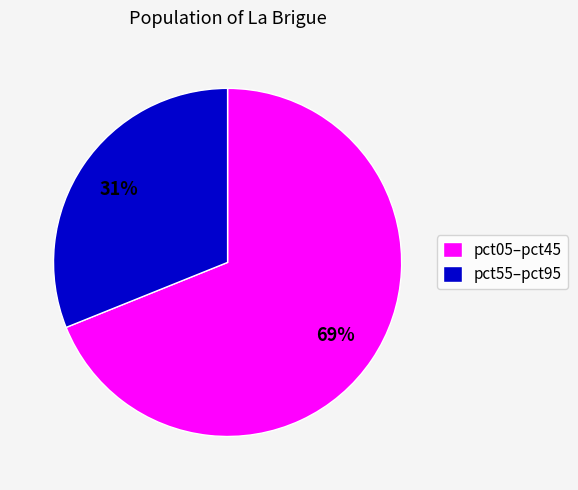

Is there a majority slice in this chart?

Yes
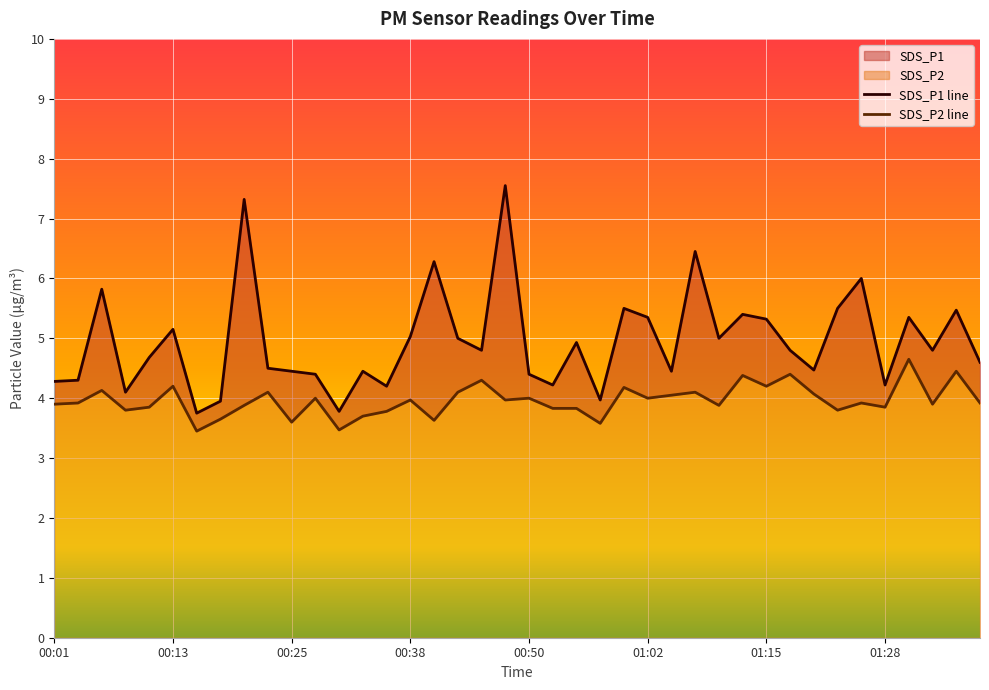

Rank the series by their maximum value, from highest to lowest.

SDS_P1 line, SDS_P2 line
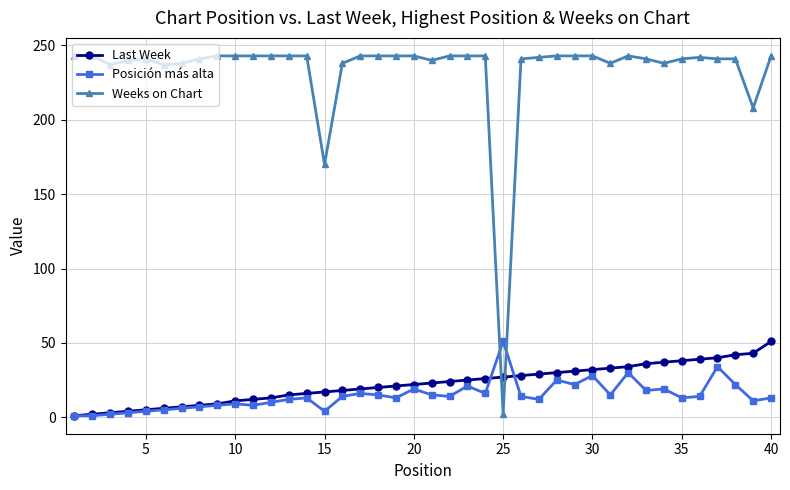

Which series has the largest range (max minus min)?

Weeks on Chart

☆ ☆ ☆ ☆ ☆ ☆ ☆

» **Work instructions**:
Copy the lines above word for word, leaving out the pictures.

» **Result of this task**:
Is there a majority slice in this chart?

Yes

Rank the series by their maximum value, from highest to lowest.

SDS_P1 line, SDS_P2 line

Which series has the largest range (max minus min)?

Weeks on Chart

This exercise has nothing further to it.